VM8054 Veterinary Histology

Example: Elastic Artery

Author: Dr. Thomas Caceci

This is a section of the aorta from a hamster. It's a nice example of an elastic or "distributing" artery.

This type of artery has a wall very heavily reinforced with elastic fibers to allow it to expand under the pressure generated by the ventricles (in this case, the left ventricle). Normally these aren't easily seen in an H&E preparation, but in this case, the concentric layers of elastic CT show up as distinct iridescent rings, some of which are marked by arrows. There's a large clot of blood in the top of the field.

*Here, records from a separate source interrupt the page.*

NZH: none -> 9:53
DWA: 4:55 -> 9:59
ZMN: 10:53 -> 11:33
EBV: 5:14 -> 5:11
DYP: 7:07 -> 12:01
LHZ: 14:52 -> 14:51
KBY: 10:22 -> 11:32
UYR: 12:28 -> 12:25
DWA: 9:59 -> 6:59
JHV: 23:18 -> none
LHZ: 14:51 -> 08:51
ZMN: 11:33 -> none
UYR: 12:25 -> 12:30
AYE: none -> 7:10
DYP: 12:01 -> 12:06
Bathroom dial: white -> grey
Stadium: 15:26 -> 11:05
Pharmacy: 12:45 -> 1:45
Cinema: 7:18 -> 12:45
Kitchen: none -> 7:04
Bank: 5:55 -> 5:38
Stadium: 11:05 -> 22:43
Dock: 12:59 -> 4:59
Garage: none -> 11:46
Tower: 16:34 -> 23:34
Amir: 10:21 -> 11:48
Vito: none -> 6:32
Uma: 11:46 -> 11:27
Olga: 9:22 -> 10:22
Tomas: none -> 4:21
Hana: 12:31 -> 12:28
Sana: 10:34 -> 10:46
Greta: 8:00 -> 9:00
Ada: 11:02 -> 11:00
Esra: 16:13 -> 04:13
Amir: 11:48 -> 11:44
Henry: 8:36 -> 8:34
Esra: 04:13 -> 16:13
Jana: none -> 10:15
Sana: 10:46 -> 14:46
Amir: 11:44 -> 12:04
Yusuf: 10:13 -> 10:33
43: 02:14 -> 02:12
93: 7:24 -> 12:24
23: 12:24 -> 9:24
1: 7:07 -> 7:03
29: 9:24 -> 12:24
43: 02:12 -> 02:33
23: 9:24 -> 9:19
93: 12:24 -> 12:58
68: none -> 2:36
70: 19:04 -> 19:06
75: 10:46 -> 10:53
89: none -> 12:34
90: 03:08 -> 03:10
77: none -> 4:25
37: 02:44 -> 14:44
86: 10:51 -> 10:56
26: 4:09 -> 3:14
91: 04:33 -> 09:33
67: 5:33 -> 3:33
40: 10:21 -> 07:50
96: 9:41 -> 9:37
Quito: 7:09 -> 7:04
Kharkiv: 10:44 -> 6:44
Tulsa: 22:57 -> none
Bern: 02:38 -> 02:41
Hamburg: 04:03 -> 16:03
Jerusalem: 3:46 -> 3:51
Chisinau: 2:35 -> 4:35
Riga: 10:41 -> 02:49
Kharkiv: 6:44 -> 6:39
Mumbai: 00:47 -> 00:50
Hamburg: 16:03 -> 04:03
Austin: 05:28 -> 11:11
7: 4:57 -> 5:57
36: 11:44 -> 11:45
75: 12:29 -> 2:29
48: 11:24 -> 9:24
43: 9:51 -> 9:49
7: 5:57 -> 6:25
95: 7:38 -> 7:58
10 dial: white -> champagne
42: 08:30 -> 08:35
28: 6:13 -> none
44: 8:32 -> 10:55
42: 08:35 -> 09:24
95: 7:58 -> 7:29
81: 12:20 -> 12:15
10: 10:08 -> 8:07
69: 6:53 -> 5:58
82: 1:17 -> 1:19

The bore of this vessel--like the rest of the cardiovascular system--is lined with a simple squamous epithelium. The innermost of the elastic layers is the internal elastic lamina, right up against the tunica intima. It's the first layer of the main thickness of the wall.

As is true of most elastic arteries, the tunica adventitia is a pretty minor component of the wall's thickness. Between the elastic layers there is a considerable amount of collagen and some smooth muscle. This permits the artery to expand under pressure. Collagenous components in the wall prevent over-expansion and resist bursting of the vessel.

Hamster aorta; H&E stain, paraffin section, 200x

Using a stain specific for elastic fibers reveals how extensive the reinforcement of the wall can be. In the image at left this has been done. None of the muscular or collagenous components can be seen here, just the 30-50 concentric layers of elastic CT.

Very large elastic arteries have their own internal blood circulation system; the fibroblasts and other cells that keep the wall in good shape are so far from the blood supply that diffusion won't serve their needs. The density of the wall itself and its fibrillar components also impede diffusion. Hence the "vessels of the vessels" are a constant feature. Nerve fibers to the smooth muscle components may also be seen, though ot in this image.

Sometimes the wall of an artery--especially a big one like this, which is subjected to all or nearly all the pressure the heart can generate--is weakened by disease or malnutrition. The blood, under a good head of pressure, begins to dissect away the layers of reinforcing material, separating them and causing the side of the artery to bulge, exactly as a garden hose does when its wall is weakened. This bulge is an aneurysm. Chronic high blood pressure makes this more likely, though an aneurysm can occur even when systemic blood pressure is lower than normal. Needless to say, an aneurysm that bursts will really spoil your afternoon. If it's a big one that blows out, such as the aorta, death will be rapid.